## [TASK STATEMENT]
Write out exactly the first lines of the listing, ending on the line that contains "Helps Altchain to".

## [DATA]

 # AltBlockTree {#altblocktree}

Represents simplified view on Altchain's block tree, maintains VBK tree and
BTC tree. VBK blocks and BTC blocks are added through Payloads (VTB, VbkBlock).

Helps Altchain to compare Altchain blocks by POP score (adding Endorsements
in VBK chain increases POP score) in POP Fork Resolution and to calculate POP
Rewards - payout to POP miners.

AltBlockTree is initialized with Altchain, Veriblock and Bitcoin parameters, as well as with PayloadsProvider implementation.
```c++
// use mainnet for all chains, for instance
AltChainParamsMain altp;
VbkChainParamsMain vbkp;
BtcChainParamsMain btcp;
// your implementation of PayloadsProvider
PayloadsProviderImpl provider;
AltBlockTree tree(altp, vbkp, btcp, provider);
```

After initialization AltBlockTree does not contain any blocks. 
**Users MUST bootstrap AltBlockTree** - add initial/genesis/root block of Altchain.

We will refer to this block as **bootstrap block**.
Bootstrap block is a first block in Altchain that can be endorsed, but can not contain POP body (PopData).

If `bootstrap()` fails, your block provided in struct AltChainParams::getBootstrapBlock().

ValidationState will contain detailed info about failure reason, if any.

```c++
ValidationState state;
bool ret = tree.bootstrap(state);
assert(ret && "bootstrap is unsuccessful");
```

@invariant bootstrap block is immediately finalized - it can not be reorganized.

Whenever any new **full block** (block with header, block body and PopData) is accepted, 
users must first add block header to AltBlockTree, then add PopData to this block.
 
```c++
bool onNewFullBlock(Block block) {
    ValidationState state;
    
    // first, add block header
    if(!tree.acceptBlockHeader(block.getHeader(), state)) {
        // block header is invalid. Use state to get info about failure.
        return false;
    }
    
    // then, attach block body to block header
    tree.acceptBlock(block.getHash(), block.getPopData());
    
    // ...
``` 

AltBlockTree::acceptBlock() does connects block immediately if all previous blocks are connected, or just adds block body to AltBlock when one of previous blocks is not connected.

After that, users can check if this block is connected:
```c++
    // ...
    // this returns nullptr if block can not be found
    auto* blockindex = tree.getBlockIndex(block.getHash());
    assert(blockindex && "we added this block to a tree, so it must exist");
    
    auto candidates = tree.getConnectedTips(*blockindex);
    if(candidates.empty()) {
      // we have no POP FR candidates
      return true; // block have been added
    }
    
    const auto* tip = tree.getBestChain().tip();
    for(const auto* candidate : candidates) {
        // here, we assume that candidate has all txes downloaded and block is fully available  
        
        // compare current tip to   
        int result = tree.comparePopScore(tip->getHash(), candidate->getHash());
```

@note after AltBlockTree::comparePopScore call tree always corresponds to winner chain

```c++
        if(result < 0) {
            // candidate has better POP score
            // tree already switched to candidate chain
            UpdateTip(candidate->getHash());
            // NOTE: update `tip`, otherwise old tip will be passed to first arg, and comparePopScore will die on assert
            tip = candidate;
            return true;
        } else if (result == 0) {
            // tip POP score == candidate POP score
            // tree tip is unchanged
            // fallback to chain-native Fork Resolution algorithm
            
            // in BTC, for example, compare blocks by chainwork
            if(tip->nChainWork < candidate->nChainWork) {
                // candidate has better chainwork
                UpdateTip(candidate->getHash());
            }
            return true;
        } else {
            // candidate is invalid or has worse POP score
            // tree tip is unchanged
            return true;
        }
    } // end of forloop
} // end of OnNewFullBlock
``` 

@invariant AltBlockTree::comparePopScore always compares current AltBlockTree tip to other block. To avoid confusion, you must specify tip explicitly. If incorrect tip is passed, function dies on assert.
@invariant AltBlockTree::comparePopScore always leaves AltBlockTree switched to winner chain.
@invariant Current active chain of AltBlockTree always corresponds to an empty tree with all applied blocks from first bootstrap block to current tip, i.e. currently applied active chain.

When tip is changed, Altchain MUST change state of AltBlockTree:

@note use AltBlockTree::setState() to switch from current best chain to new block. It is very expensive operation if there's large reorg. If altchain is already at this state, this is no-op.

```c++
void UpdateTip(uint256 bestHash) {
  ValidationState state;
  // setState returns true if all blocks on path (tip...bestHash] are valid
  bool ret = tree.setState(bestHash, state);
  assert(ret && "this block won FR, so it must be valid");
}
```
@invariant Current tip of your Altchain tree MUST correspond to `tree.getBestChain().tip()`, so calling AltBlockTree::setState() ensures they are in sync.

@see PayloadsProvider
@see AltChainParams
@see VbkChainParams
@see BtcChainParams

## [SOLUTION FOR THIS PROBLEM]
 # AltBlockTree {#altblocktree}

Represents simplified view on Altchain's block tree, maintains VBK tree and
BTC tree. VBK blocks and BTC blocks are added through Payloads (VTB, VbkBlock).

Helps Altchain to compare Altchain blocks by POP score (adding Endorsements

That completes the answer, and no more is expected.